Cuando mi madre y mis tías hablaban de esas historias que siempre se dicen a media voz, era casi seguro que la conversación terminara con el suspiro de alguna y la frase entre dientes de: “Nadie experimenta en cabeza ajena”.
Muchos años después, cuando ejercí la profesión en la terapia, recordé la frase y pude sentir la vibración en el estómago que a veces acompaña al sentimiento de frustración. Ver entrar, periódicamente, a la misma gente que volvía con sus mismos problemas, a pesar de las múltiples formas y mecanismos utilizados para que se dieran cuenta dónde tenía su origen el conflicto, me hizo confirmar que, mis tías y mi madre, tenían razón.
El tiempo sigue corriendo y, las historias a mi alrededor, se van sumando a mi observación: Hombre jóvenes que siguen creyéndose los rescatadores de doncellas y que, meses más tarde, viven el desengaño; doncellas que siguen saltando a las ancas del caballo, para asirse a la cintura de su príncipe en la certeza de que “ése, si es el hombre de su vida”, y que terminan unos kilómetros adelante tiradas en el fango a mitad del camino y sobándose por la caída; jóvenes que enarbolan, por enésima vez y llevados por el entusiasmo, banderas de ideales fraguados al vapor; empresarios que se aventuran en un nuevo proyecto sin medir ni reflexionar, sólo ver morir esa “corazonada” que le dijo que, otra vez, que tendría éxito.

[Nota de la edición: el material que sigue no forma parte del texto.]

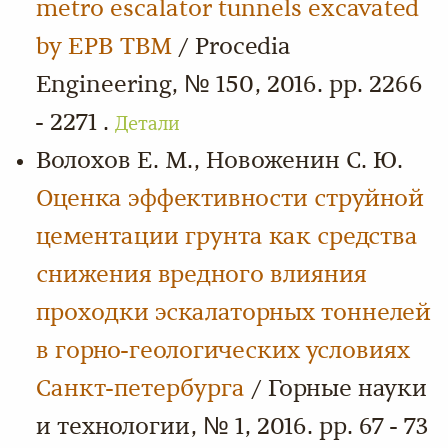
metro escalator tunnels excavated
by EPB TBM
/ Procedia
Engineering, № 150, 2016. pp. 2266
- 2271 .
Детали
Волохов Е. М., Новоженин С. Ю.
Оценка эффективности струйной
цементации грунта как средства
снижения вредного влияния
проходки эскалаторных тоннелей
в горно-геологических условиях
Cанкт-петербурга
/ Горные науки
и технологии, № 1, 2016. pp. 67 - 73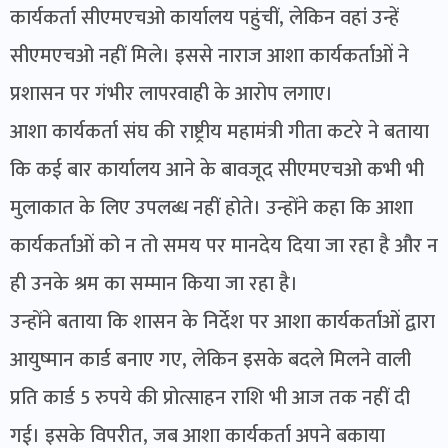
कार्यकर्ता सीएमएचओ कार्यालय पहुंचीं, लेकिन वहां उन्हें
सीएमएचओ नहीं मिले। इससे नाराज आशा कार्यकर्ताओं ने
प्रशासन पर गंभीर लापरवाही के आरोप लगाए।
आशा कार्यकर्ता संघ की राष्ट्रीय महामंत्री गीता कटरे ने बताया
कि कई बार कार्यालय आने के बावजूद सीएमएचओ कभी भी
मुलाकात के लिए उपलब्ध नहीं होते। उन्होंने कहा कि आशा
कार्यकर्ताओं को न तो समय पर मानदेय दिया जा रहा है और न
ही उनके श्रम का सम्मान किया जा रहा है।
उन्होंने बताया कि शासन के निर्देश पर आशा कार्यकर्ताओं द्वारा
आयुष्मान कार्ड बनाए गए, लेकिन इसके बदले मिलने वाली
प्रति कार्ड 5 रुपये की प्रोत्साहन राशि भी आज तक नहीं दी
गई। इसके विपरीत, जब आशा कार्यकर्ता अपने बकाया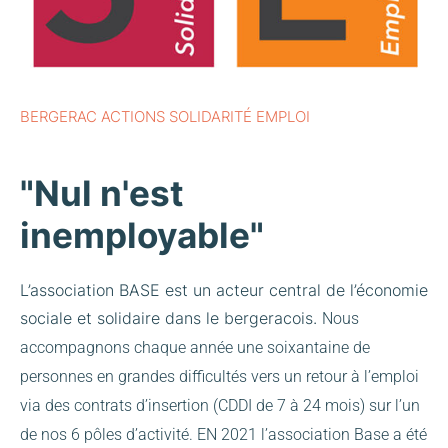
BERGERAC ACTIONS SOLIDARITÉ EMPLOI
"Nul n'est
inemployable"
L’association BASE est un acteur central de l’économie
sociale et solidaire dans le bergeracois.
Nous
accompagnons chaque année une soixantaine de
personnes en grandes difficultés vers un retour à l’emploi
via des contrats d’insertion (CDDI de 7 à 24 mois) sur l’un
de nos 6 pôles d’activité.
EN 2021 l’association Base a été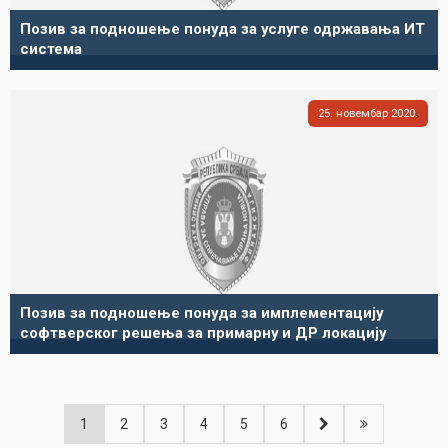
Позив за подношење понуда за услуге одржавања ИТ
система
25
новембар
2020
Позив за подношење понуда за имплементацију
софтверског решења за примарну и ДР локацију
1
2
3
4
5
6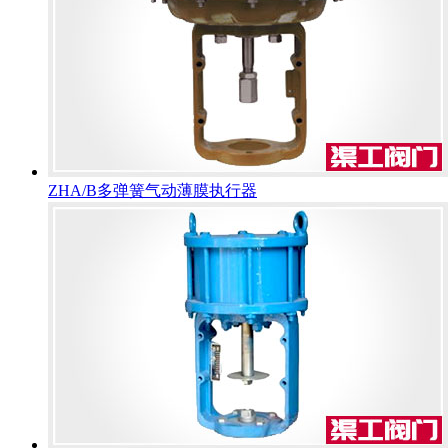
ZHA/B多弹簧气动薄膜执行器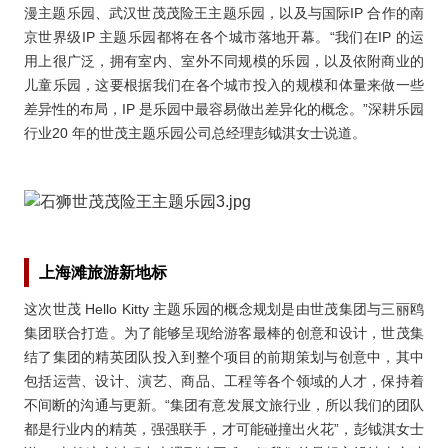
漫主题乐园、武汉世茂茂险王主题乐园，以及与国际IP 合作的南
京世界级IP 主题乐园都将在各个城市落地开幕。“我们在IP 的运
用上很广泛，拥有室内、室外不同规模的乐园，以及依附商业的
儿童乐园，这要根据我们在各个城市投入的规模和体量来做一些
差异性的布局，IP 是乐园中最容易做出差异化的概念。”深耕乐园
行业20 年的世茂主题乐园公司总经理彭钺淇女士说道。
上海滩旅游新地标
这次世茂 Hello Kitty 主题乐园的概念规划是由世茂集团与三丽鸥
集团联合打造。为了能够呈现给游客最棒的创意和设计，世茂集
结了集团的精英团队投入到整个项目的前期策划与创意中，其中
包括运营、设计、演艺、商品、工程等各个领域的人才，保持着
不间断的沟通与更新。“集团有意发展文旅行业，所以我们的团队
都是行业内的精英，强强联手，才可能碰撞出火花”，彭钺淇女士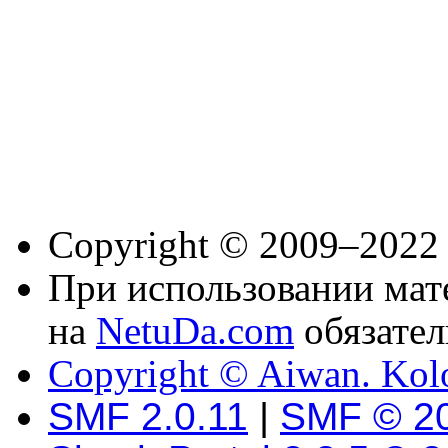
Copyright © 2009–2022
При использовании мате
на
NetuDa.com
обязател
Copyright © Aiwan. Kol
SMF 2.0.11
|
SMF © 2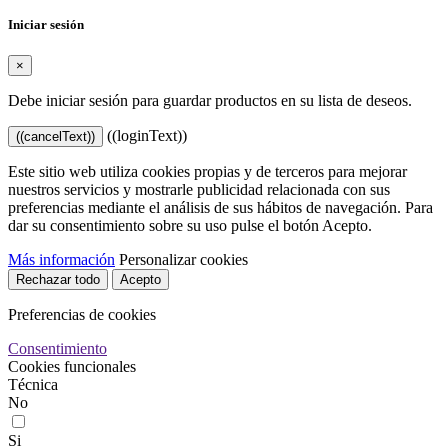
Iniciar sesión
×
Debe iniciar sesión para guardar productos en su lista de deseos.
((loginText))
((cancelText))
Este sitio web utiliza cookies propias y de terceros para mejorar
nuestros servicios y mostrarle publicidad relacionada con sus
preferencias mediante el análisis de sus hábitos de navegación. Para
dar su consentimiento sobre su uso pulse el botón Acepto.
Más información
Personalizar cookies
Rechazar todo
Acepto
Preferencias de cookies
Consentimiento
Cookies funcionales
Técnica
No
Si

En todas esas experiencias, encuentro con tristeza, que no sólo no experimentaron en cabeza ajena, sino que desechan la propia experiencia en aras de emociones y sentimientos. Al final, la frase de Albert Einstein que dice: “Si buscas resultados distintos, no hagas siempre lo mismo”, sería buena de recordar al momento de decidir.
Pero, a mis cincuenta y uno, no me queda más que superar la frustración y observar cómo, los seres humanos, seguimos tropezando con la misma piedra dos veces y nunca aprendemos.